Required work> Each and every line below goes into your answer unchanged, but leave out the images.

Stored data>
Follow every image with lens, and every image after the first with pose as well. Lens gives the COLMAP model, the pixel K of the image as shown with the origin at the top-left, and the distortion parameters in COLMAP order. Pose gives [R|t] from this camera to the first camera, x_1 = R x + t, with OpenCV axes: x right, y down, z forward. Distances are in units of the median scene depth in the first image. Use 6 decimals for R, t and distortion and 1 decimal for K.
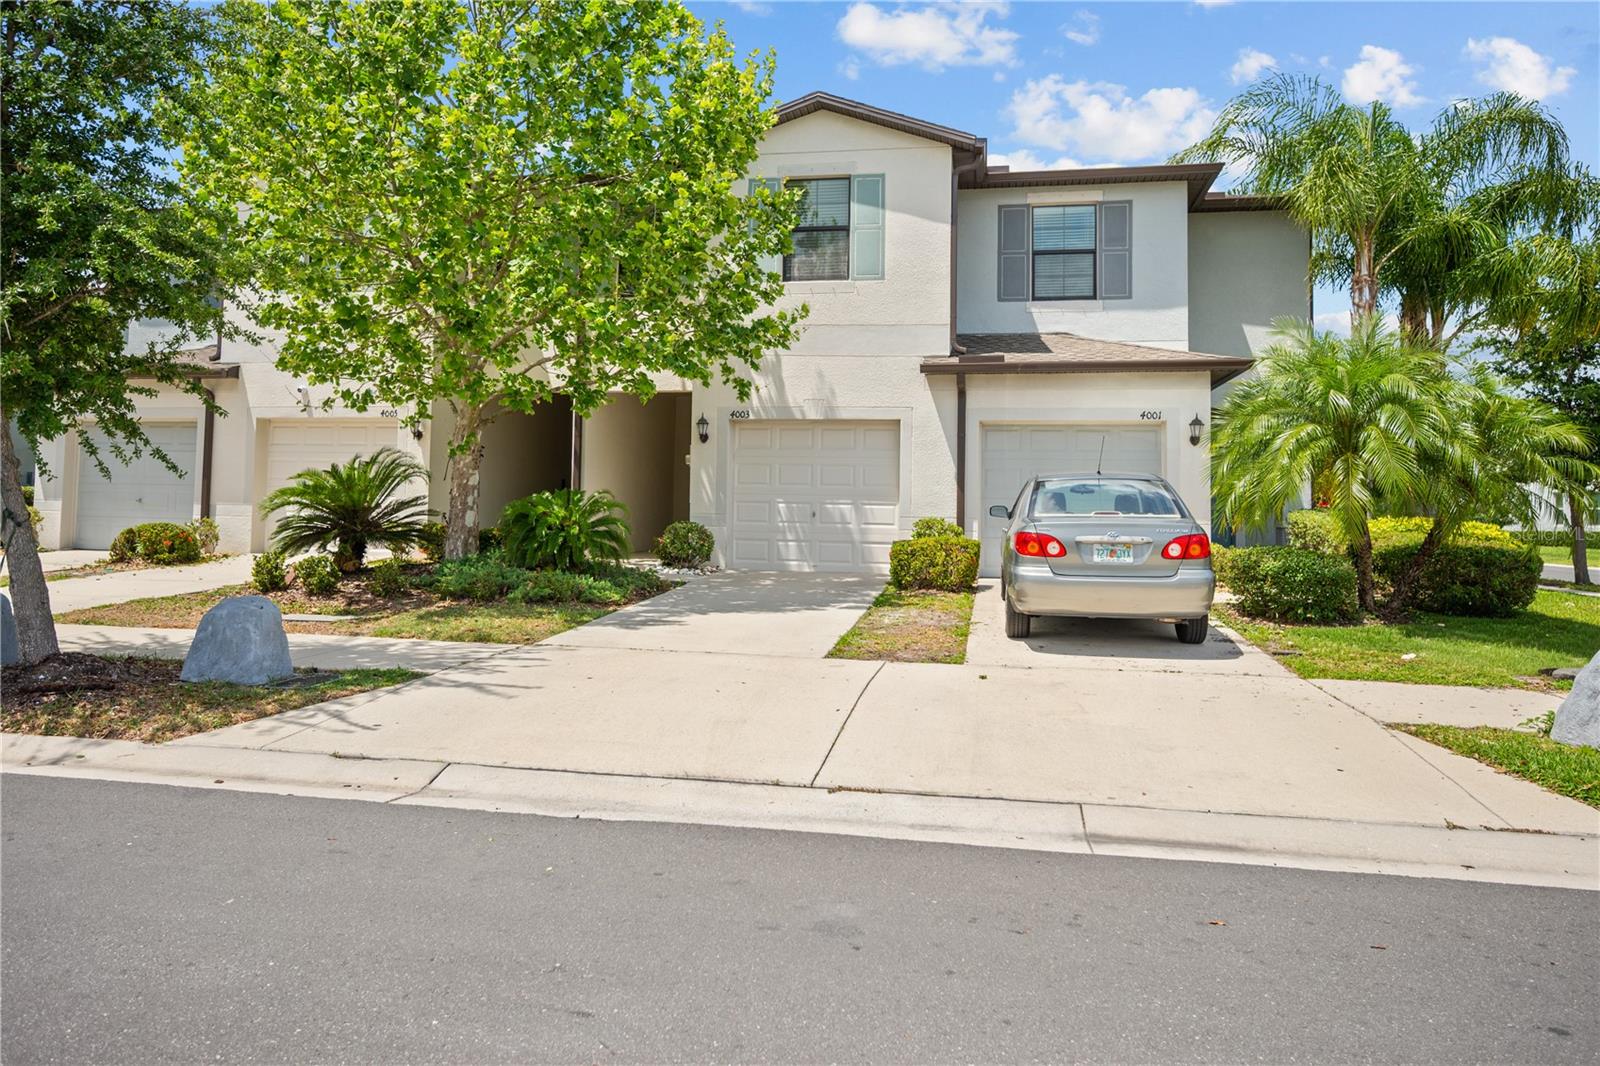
lens RADIAL K [[1032.5, 0, 799.7], [0, 1032.5, 465.5], [0, 0, 1]] dist [-0.002513, -0.000987]
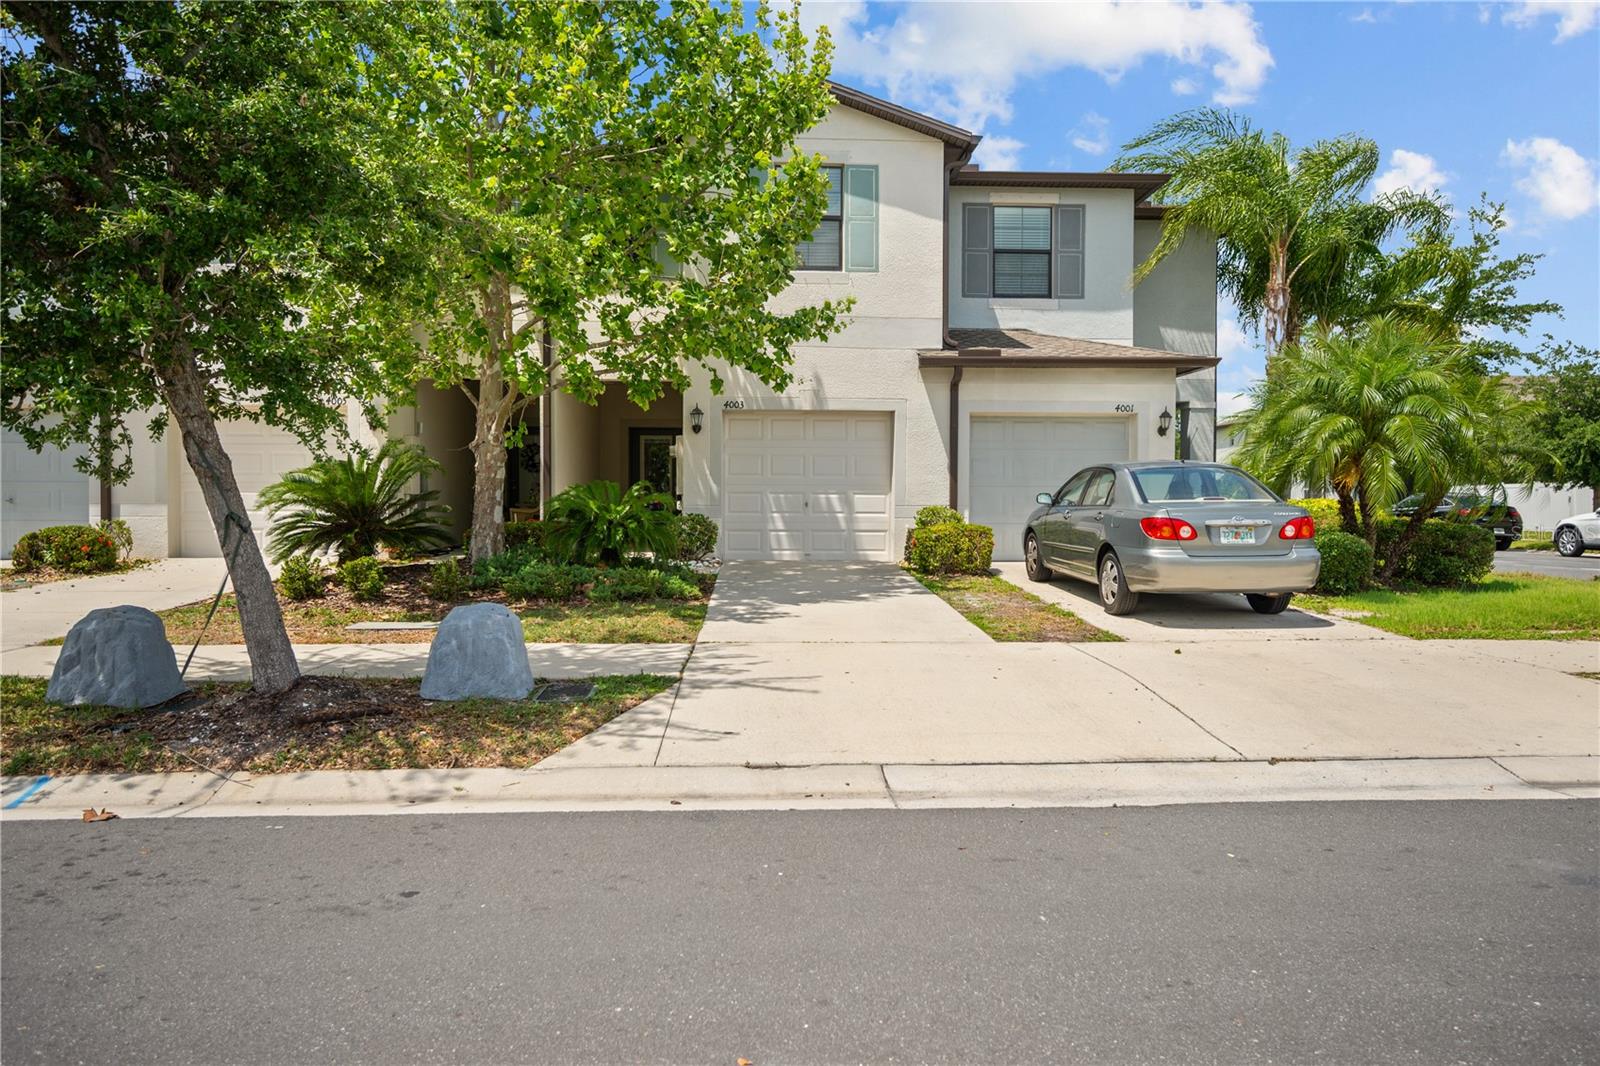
lens RADIAL K [[1002.1, 0, 800.0], [0, 1002.1, 533.0], [0, 0, 1]] dist [-0.003417, -0.000082]
pose [[0.974157, -0.022531, 0.224747, -0.223859], [0.005099, 0.996953, 0.077842, -0.001449], [-0.225816, -0.074685, 0.971303, 0.040812]]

Exercise solution>
Follow every image with lens, and every image after the first with pose as well. Lens gives the COLMAP model, the pixel K of the image as shown with the origin at the top-left, and the distortion parameters in COLMAP order. Pose gives [R|t] from this camera to the first camera, x_1 = R x + t, with OpenCV axes: x right, y down, z forward. Distances are in units of the median scene depth in the first image. Use 6 decimals for R, t and distortion and 1 decimal for K.
lens RADIAL K [[1032.5, 0, 799.7], [0, 1032.5, 465.5], [0, 0, 1]] dist [-0.002513, -0.000987]
lens RADIAL K [[1002.1, 0, 800.0], [0, 1002.1, 533.0], [0, 0, 1]] dist [-0.003417, -0.000082]
pose [[0.974157, -0.022531, 0.224747, -0.223859], [0.005099, 0.996953, 0.077842, -0.001449], [-0.225816, -0.074685, 0.971303, 0.040812]]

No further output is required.